INSTRUCTIONS FOR THE TASK - Filter the data below for the string "https" and copy each matching line.

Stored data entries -
_____
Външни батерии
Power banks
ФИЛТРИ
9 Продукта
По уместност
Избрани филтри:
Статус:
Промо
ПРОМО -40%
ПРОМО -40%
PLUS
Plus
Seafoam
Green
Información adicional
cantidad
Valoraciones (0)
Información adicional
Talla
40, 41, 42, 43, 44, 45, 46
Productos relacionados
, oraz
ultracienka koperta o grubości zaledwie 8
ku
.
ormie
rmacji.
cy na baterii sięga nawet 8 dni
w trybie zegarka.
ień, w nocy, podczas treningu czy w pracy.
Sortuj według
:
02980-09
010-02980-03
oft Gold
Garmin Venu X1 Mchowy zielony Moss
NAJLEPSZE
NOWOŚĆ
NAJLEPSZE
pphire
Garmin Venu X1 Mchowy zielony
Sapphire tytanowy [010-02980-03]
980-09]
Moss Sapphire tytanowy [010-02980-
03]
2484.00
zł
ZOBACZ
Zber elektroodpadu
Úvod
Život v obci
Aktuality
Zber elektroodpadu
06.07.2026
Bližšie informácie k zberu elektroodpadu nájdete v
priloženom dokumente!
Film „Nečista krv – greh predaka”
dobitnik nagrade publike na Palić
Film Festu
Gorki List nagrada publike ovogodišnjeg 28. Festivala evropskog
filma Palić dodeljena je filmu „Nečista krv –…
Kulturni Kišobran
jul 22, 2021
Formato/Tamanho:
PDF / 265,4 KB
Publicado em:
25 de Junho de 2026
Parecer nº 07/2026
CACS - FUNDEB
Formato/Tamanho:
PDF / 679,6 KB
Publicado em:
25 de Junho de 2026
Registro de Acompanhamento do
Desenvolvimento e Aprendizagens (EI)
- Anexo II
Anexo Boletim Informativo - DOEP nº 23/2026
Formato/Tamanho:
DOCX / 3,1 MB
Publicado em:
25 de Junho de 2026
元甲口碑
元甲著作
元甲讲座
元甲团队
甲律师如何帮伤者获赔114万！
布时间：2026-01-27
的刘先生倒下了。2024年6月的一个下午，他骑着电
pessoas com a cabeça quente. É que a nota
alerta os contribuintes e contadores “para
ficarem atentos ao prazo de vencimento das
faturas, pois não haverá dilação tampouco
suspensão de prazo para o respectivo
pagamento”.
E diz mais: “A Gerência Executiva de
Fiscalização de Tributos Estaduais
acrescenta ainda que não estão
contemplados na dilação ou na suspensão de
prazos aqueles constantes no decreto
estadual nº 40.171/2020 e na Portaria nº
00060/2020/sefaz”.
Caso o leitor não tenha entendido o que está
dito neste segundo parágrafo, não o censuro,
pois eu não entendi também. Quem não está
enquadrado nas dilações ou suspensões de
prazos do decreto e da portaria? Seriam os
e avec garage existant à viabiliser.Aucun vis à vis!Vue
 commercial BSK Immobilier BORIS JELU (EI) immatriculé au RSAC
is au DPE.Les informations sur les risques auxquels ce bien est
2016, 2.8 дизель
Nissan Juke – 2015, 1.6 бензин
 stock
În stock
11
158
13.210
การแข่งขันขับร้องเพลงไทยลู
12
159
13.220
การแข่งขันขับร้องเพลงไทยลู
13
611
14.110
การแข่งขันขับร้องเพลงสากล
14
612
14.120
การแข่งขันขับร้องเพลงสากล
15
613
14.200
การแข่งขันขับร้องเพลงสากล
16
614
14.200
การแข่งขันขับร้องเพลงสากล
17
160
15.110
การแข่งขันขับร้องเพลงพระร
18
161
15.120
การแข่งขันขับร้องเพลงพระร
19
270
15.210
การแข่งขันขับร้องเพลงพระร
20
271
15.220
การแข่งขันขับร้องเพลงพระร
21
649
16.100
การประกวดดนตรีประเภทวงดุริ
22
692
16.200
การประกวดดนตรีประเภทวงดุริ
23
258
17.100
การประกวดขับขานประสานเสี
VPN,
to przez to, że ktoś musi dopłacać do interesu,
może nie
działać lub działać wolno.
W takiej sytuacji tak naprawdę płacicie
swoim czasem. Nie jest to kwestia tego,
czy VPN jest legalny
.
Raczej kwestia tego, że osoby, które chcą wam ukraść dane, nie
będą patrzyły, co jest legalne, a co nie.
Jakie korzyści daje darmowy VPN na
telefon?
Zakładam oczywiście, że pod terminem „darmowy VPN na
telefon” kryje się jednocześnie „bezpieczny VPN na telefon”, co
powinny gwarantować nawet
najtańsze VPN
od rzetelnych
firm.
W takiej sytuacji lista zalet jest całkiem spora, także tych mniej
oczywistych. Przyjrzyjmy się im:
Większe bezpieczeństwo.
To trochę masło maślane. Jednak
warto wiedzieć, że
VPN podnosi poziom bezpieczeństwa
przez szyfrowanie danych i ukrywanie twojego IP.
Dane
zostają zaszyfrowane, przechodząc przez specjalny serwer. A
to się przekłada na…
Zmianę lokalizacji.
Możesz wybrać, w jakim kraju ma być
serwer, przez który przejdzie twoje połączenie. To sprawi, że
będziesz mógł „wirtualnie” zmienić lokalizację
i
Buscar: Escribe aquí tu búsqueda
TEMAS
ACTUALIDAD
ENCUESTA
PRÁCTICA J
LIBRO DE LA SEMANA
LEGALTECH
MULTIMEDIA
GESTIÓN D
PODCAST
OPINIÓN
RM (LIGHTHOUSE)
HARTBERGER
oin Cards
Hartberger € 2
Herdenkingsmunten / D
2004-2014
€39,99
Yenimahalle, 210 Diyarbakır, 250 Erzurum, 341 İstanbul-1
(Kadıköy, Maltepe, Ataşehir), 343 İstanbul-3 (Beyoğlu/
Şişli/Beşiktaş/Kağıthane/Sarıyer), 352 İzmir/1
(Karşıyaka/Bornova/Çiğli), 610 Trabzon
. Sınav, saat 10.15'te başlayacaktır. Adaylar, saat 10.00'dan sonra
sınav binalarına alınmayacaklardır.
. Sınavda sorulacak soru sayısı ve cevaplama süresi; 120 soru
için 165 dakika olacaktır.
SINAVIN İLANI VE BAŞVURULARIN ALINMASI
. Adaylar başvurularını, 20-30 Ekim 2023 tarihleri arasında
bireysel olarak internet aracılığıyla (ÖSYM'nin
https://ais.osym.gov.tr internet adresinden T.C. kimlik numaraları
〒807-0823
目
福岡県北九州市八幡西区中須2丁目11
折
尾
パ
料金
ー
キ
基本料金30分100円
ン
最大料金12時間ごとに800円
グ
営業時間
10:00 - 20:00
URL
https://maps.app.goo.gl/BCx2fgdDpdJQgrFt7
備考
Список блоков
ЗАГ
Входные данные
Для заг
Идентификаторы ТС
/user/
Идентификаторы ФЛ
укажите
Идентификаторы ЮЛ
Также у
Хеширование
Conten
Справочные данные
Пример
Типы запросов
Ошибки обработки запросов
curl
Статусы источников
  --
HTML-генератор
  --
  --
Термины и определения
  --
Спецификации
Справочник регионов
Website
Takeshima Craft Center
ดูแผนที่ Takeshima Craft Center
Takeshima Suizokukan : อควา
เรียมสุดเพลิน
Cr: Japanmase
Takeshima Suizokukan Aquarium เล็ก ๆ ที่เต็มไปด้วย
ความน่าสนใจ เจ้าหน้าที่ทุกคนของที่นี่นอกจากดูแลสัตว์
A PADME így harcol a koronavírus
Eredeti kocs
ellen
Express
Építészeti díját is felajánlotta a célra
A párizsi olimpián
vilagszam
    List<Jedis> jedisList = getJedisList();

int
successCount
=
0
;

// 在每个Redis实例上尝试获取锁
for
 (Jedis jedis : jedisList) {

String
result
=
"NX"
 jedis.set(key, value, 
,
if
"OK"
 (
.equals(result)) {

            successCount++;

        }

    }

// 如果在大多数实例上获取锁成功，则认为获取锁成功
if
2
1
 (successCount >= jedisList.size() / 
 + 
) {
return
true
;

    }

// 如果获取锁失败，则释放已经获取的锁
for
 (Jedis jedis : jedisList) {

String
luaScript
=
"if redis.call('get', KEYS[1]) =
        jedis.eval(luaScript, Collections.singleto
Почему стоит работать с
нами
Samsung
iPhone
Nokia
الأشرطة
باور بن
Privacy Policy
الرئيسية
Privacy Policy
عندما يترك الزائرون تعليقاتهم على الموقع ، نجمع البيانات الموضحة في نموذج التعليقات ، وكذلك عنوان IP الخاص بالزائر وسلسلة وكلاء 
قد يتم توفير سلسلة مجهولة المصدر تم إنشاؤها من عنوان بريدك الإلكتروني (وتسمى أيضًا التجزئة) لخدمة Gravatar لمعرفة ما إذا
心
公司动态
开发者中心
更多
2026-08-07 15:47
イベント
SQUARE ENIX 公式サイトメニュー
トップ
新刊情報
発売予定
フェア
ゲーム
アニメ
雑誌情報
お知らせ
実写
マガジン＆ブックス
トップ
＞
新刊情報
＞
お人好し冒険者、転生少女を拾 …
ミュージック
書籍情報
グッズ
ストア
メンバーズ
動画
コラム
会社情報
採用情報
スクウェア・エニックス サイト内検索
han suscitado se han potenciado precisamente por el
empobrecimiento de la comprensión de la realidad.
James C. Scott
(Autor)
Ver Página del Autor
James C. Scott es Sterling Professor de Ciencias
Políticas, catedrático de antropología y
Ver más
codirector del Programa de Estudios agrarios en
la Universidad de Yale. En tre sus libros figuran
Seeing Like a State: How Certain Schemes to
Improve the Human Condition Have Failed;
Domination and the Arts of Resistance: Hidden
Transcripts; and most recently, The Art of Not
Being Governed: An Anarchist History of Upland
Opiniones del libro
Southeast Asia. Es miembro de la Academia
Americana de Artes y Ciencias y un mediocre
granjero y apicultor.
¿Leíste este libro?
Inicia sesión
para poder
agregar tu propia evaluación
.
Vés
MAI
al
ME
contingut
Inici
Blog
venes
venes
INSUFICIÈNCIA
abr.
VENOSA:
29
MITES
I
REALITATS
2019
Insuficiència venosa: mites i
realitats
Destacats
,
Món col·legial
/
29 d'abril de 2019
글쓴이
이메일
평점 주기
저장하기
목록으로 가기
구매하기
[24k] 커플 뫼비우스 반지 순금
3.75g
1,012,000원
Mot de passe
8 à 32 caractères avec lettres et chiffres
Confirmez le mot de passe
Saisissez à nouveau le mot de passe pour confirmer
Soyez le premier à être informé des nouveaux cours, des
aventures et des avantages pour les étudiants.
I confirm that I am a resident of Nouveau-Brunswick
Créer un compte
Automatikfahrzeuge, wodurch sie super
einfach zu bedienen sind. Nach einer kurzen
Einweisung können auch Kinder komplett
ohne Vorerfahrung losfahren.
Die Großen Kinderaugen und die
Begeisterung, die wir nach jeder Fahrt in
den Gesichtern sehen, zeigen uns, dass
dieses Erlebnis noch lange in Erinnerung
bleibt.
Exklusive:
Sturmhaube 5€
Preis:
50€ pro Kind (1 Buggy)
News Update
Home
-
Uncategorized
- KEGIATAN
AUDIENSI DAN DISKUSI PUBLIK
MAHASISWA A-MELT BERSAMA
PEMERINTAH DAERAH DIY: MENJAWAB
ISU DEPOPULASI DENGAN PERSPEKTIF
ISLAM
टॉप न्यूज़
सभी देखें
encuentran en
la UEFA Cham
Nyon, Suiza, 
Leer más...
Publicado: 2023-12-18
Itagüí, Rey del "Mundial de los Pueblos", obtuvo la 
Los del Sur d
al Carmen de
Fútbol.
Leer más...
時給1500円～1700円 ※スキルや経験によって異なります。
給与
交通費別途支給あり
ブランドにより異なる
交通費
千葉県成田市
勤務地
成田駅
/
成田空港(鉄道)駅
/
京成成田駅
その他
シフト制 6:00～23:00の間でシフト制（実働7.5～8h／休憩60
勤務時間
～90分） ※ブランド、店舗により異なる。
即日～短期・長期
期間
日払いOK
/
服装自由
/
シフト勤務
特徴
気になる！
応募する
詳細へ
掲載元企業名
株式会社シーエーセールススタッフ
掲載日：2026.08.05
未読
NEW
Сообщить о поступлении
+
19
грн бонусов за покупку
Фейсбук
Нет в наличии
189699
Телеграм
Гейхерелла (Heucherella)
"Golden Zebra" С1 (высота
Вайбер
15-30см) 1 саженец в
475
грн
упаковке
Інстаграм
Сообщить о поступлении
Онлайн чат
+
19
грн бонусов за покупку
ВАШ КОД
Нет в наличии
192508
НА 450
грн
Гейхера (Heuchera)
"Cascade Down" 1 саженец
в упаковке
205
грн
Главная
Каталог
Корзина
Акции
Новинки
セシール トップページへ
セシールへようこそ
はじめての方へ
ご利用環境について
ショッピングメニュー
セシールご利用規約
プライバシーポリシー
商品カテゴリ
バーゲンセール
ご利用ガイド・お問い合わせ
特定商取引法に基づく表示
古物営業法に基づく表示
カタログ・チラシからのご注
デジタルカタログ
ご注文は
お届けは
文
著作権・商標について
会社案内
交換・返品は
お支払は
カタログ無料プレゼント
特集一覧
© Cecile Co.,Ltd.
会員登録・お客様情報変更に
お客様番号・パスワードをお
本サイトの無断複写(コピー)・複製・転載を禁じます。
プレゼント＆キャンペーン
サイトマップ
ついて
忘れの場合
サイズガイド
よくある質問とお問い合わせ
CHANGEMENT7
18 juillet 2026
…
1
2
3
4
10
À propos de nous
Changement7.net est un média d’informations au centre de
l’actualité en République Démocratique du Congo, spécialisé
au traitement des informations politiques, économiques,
_____
SOLUTION FOR THIS TASK -
https://ais.osym.gov.tr internet adresinden T.C. kimlik numaraları
https://maps.app.goo.gl/BCx2fgdDpdJQgrFt7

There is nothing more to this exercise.